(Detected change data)
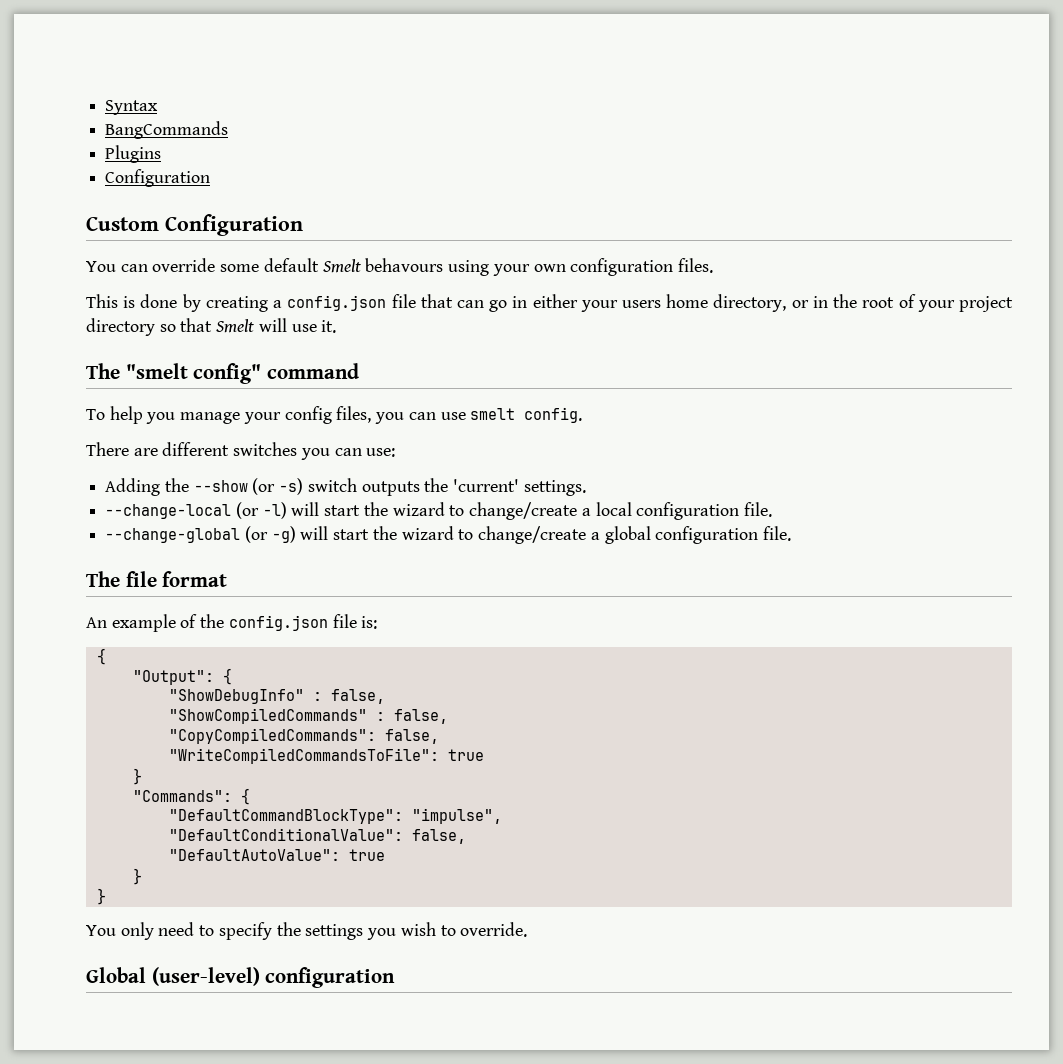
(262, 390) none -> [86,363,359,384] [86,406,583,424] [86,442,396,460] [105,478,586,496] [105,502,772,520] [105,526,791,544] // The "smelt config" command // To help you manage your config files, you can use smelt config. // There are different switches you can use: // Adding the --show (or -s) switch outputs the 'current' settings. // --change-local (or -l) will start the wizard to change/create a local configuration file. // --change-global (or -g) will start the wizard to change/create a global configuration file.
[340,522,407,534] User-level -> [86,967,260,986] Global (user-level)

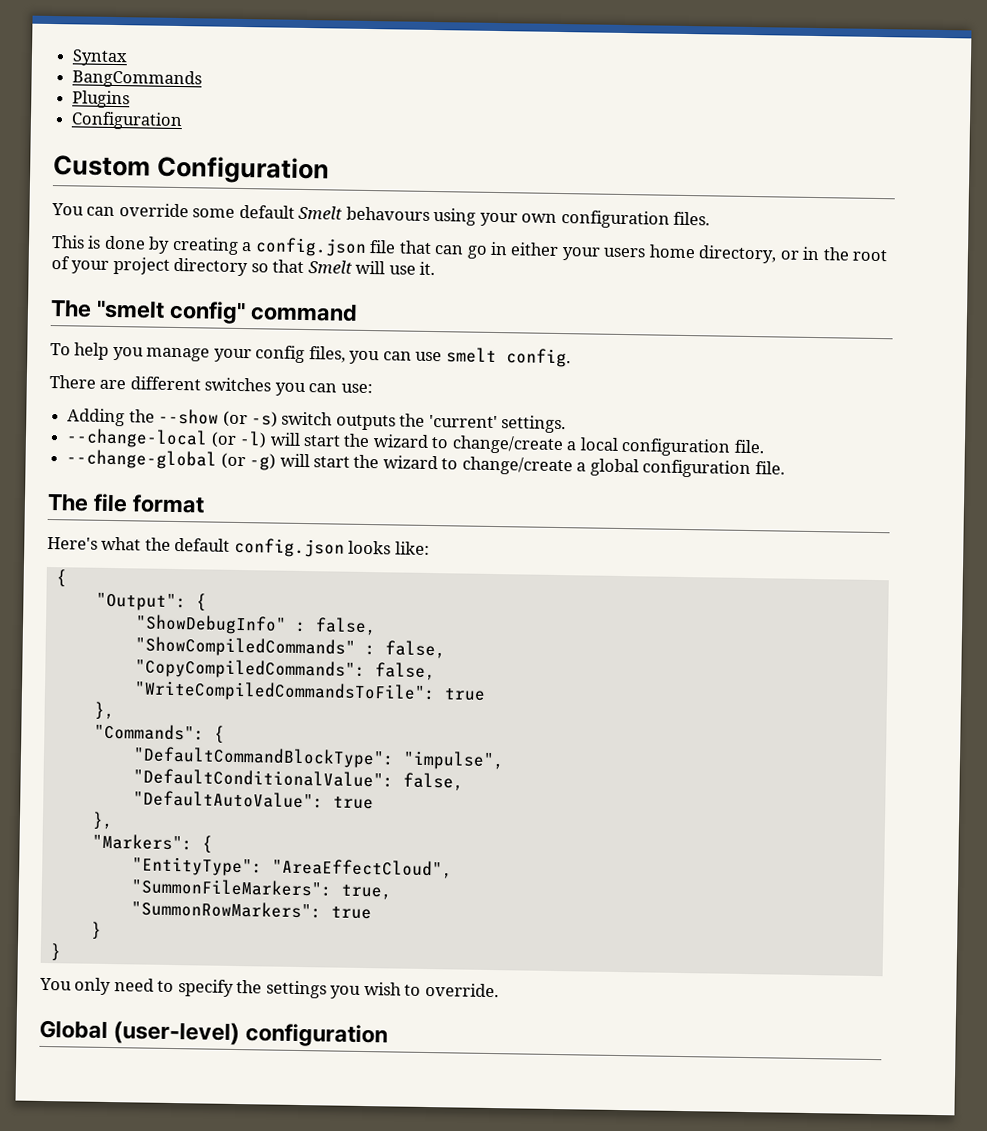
[86,614,378,632] An example of the config.json file is: -> [47,536,430,558] Here's what the default config.json looks like:
[132,768,142,785] } -> [93,701,115,721] },
(385, 855) none -> [91,811,114,831] [91,833,213,854] [131,856,453,879] [130,878,392,900] [130,900,372,920] // }, // "Markers": { // "EntityType": "AreaEffectCloud", // "SummonFileMarkers": true, // "SummonRowMarkers": true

● **EXERCISE DIRECTIONS**
Transcribe all lines above exactly, skipping pictures.

● **RESPONSE TO THE TASK**
(262, 390) none -> [86,363,359,384] [86,406,583,424] [86,442,396,460] [105,478,586,496] [105,502,772,520] [105,526,791,544] // The "smelt config" command // To help you manage your config files, you can use smelt config. // There are different switches you can use: // Adding the --show (or -s) switch outputs the 'current' settings. // --change-local (or -l) will start the wizard to change/create a local configuration file. // --change-global (or -g) will start the wizard to change/create a global configuration file.
[340,522,407,534] User-level -> [86,967,260,986] Global (user-level)

[86,614,378,632] An example of the config.json file is: -> [47,536,430,558] Here's what the default config.json looks like:
[132,768,142,785] } -> [93,701,115,721] },
(385, 855) none -> [91,811,114,831] [91,833,213,854] [131,856,453,879] [130,878,392,900] [130,900,372,920] // }, // "Markers": { // "EntityType": "AreaEffectCloud", // "SummonFileMarkers": true, // "SummonRowMarkers": true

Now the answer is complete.